Keywords:Secular variation, MHD dynamo, Kinematic dynamo, Data assimilation, IGRF

Secular variation (SV) of the Earth's magnetic field is governed by the advection and diffusion processes of the magnetic field within the fluid outer core. The IGRF (International Geomagnetic Reference Field) offers the average SV for the next five years to come, which has been estimated in various methods. In general, forecasting the evolution of a non-linear system like the geodynamo in the Earth's core is an extremely difficult task, because the magnetic field generation processes are controlled by the complex interaction of the core flows and the generated magnetic field. Data assimilation has been a promising scheme forecasting the geomagnetic SV as demonstrated in literatures (Kuang 2010, Fournier et al. 2015), where time dependency is controlled by a numerical dynamo model. While Ensemble Kalman Filter (EnKF) has been a popular method for data assimilation in geomagnetism, we apply a different data assimilation procedure, that is, four-dimensional, ensemble-based variational scheme, 4DEnVar.
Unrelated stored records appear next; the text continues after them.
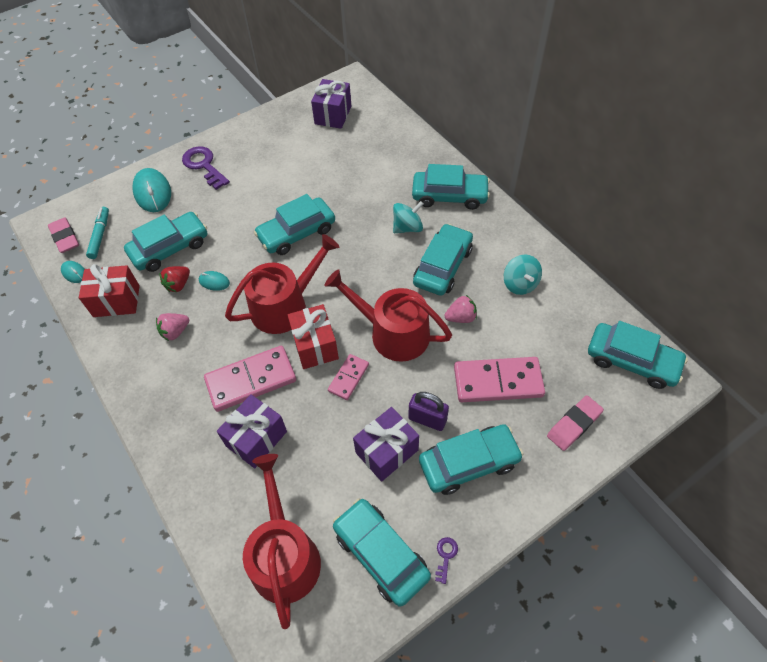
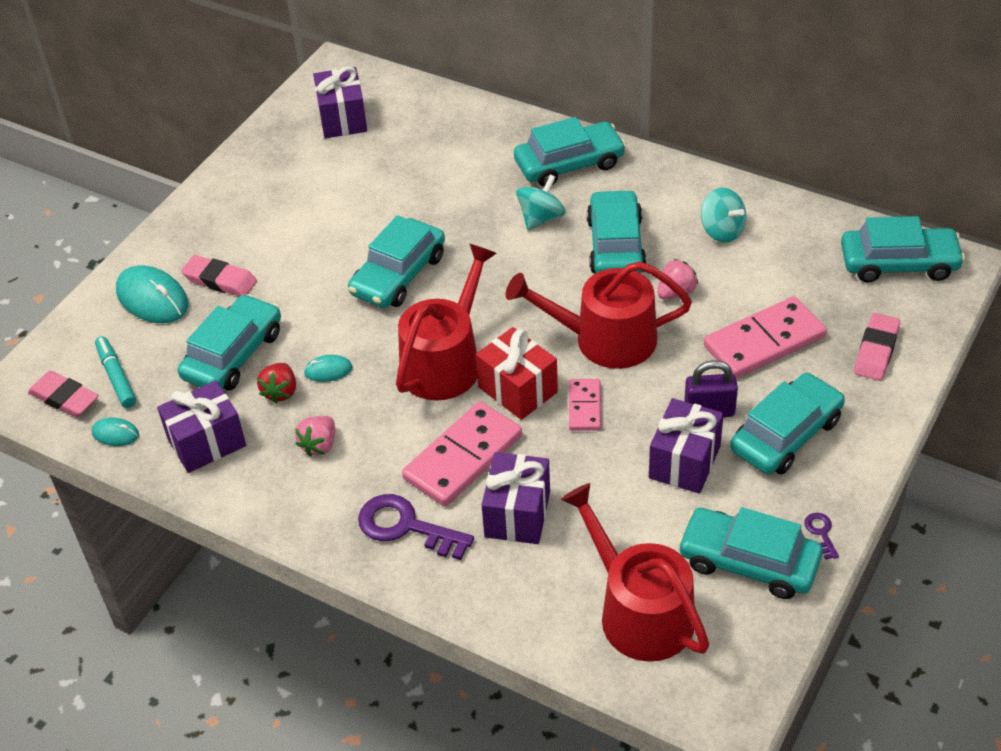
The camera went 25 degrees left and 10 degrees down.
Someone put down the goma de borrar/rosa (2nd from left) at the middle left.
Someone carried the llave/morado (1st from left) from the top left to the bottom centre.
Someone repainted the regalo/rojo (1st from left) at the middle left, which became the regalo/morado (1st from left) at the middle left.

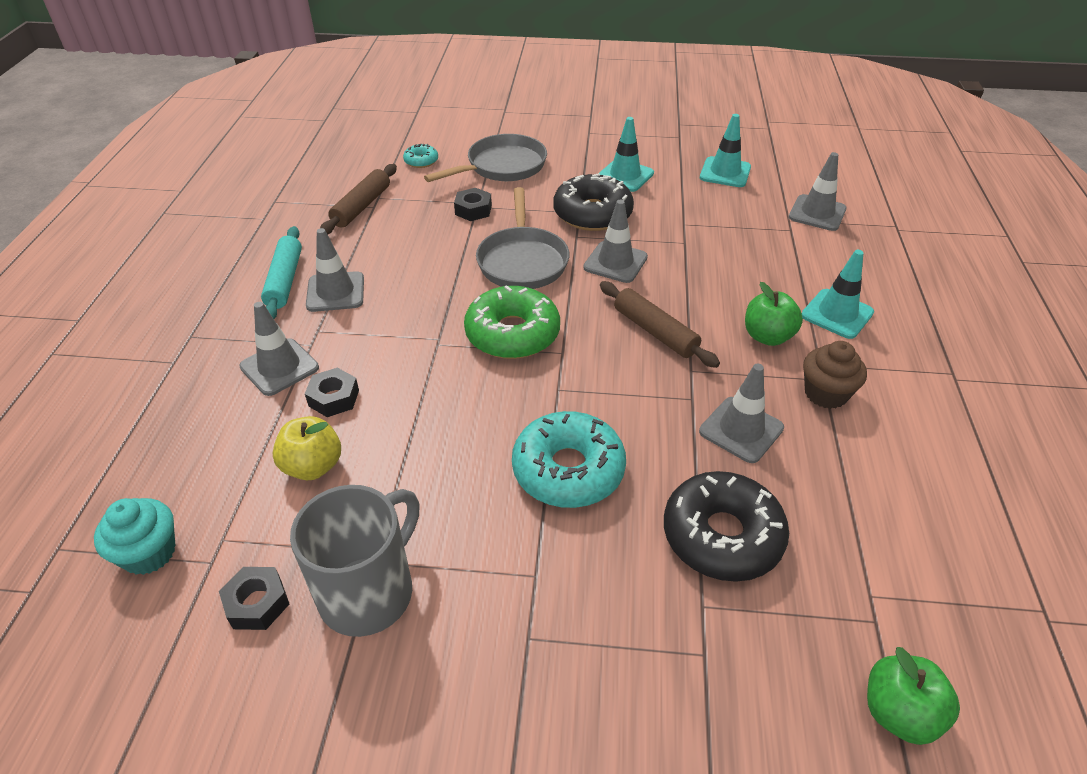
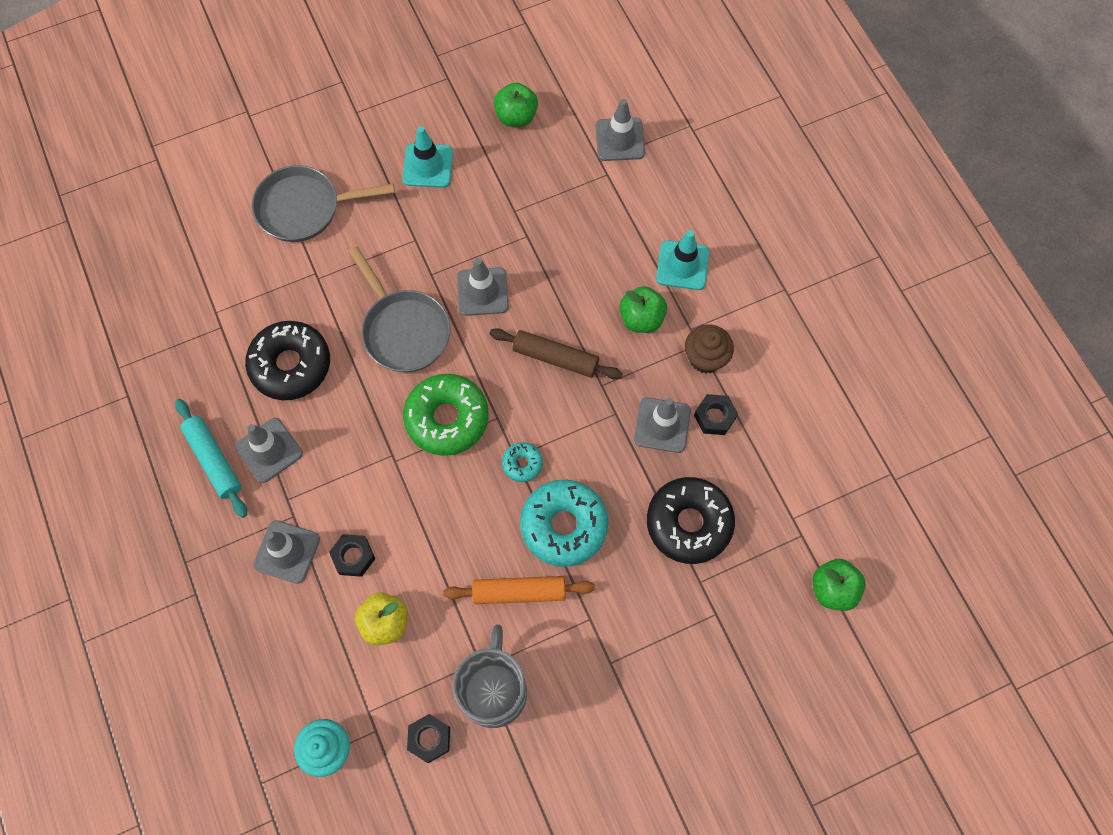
The camera went 30 degrees left and 25 degrees up.
Someone took away the rodillo/marrón (1st from left) at the top left.
Someone put down the rodillo/naranja at the bottom centre.
Someone carried the rosquilla/turquesa (1st from left) from the top centre to the centre.
Someone carried the tuerca/negro (3rd from left) from the top centre to the centre.
Someone carried the rosquilla/negro (1st from left) from the top centre to the middle left.
Someone swapped the cono de tráfico/turquesa (2nd from left) at the top right for the manzana/verde (1st from left) at the top centre.
Someone rotated the sartén/gris (1st from left) at the top centre by 120 degrees counterclockwise.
Applying the 4DEnVar scheme iteratively, we have derived a candidate SV model for the latest version of the IGRF. In evaluating SV, two forecasting strategies are tested, in which core flows are assumed to be steady or time-dependent. The former approach is favored in Fournier et al. (2015), where the magnetic field evolves kinematically by the flows prescribed to be time-independent in the initialization step. On the other hand, we have adopted linear combination of magnetohydrodynamic (MHD) models to construct a candidate as the best forecast (Minami et al. 2020). It is likely that which strategy is more suitable to forecasting SV depends on assimilation scheme and/or numerical dynamo model. However, we have little knowledge on the issue at present. In this study, we investigate results of MHD and kinematic dynamo runs with a 4DEnVar scheme in order to have a grasp of the properties of the scheme in the 5-year forecast process. Also, MHD and kinematic runs are compared to infer internal dynamics responsible for SV in the geomagnetic field.